§ Your goal: In the records, find each line where "that" occurs, and copy it.
* * * * * * * * *
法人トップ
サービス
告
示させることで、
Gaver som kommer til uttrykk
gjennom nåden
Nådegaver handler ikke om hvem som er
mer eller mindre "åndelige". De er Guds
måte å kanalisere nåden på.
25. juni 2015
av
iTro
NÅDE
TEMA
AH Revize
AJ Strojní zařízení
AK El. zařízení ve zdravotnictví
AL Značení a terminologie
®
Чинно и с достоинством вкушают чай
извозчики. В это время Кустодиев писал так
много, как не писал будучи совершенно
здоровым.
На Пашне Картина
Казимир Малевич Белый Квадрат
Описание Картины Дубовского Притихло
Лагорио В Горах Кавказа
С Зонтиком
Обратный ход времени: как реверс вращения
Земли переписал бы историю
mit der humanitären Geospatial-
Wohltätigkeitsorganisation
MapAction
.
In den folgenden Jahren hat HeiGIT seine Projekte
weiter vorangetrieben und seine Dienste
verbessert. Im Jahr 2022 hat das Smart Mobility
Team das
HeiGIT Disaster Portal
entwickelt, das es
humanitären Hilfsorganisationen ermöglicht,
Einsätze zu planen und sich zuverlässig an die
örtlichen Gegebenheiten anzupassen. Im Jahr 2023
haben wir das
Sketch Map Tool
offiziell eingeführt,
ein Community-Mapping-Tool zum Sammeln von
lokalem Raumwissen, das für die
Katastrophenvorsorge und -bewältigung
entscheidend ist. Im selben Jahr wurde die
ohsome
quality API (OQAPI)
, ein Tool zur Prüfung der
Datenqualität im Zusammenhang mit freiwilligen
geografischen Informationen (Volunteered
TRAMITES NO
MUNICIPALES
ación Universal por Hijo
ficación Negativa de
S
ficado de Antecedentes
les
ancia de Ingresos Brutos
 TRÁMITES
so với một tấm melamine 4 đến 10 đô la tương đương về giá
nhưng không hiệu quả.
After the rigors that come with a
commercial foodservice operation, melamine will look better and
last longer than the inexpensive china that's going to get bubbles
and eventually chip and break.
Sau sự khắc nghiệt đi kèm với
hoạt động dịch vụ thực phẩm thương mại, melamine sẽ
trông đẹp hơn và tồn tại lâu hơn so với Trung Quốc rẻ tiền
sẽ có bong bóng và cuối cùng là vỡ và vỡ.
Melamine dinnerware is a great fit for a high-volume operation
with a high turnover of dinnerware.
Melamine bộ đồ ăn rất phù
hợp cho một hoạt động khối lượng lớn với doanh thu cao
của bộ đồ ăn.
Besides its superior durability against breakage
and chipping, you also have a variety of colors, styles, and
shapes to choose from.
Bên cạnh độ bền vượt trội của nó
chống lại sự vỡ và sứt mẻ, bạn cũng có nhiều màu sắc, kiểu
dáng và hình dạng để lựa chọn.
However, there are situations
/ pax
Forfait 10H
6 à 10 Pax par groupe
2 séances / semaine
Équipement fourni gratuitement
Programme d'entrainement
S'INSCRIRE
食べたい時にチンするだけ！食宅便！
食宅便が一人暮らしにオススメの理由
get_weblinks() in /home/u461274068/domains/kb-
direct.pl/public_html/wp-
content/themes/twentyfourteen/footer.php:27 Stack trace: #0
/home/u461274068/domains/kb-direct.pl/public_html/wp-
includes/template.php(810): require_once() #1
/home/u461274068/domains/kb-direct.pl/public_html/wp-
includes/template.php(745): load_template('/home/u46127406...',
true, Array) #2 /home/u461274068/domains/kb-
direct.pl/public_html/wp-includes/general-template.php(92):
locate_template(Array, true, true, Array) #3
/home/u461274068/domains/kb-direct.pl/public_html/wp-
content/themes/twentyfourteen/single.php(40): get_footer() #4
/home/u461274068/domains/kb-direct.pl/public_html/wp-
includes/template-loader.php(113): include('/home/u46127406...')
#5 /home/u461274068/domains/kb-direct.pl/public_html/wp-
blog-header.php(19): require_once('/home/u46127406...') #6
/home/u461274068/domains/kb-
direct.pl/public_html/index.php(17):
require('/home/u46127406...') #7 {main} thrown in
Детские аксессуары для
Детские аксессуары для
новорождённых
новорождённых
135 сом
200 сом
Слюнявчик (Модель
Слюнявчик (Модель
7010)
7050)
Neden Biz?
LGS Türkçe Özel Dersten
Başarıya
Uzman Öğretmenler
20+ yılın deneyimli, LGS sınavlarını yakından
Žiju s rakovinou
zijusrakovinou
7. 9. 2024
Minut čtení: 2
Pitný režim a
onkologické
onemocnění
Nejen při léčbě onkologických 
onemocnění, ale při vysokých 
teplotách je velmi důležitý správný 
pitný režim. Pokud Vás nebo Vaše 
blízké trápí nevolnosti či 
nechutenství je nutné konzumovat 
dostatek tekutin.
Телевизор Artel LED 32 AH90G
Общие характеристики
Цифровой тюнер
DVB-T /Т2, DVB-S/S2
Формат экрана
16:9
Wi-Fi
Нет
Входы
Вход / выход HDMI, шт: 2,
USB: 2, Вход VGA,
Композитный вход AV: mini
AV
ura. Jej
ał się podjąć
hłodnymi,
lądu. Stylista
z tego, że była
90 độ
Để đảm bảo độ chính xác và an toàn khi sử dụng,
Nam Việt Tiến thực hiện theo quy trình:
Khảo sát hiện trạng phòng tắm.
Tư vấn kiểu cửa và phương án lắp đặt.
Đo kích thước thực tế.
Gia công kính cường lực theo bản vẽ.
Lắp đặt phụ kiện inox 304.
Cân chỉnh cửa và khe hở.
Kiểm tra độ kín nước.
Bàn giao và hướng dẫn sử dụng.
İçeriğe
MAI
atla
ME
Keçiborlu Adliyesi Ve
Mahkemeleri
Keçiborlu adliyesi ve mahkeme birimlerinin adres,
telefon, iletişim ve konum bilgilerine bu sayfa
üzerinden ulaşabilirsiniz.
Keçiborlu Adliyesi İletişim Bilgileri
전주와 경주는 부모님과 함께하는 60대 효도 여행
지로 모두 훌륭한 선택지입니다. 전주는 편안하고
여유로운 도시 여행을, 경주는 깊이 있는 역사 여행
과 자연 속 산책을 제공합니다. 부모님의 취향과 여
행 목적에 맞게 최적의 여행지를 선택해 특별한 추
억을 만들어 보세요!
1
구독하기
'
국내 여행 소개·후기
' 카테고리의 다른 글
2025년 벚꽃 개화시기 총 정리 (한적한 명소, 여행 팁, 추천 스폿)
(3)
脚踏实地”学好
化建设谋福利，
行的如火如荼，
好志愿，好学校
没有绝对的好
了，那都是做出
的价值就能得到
* * * * * * * * *
§ Answer section:
After the rigors that come with a
last longer than the inexpensive china that's going to get bubbles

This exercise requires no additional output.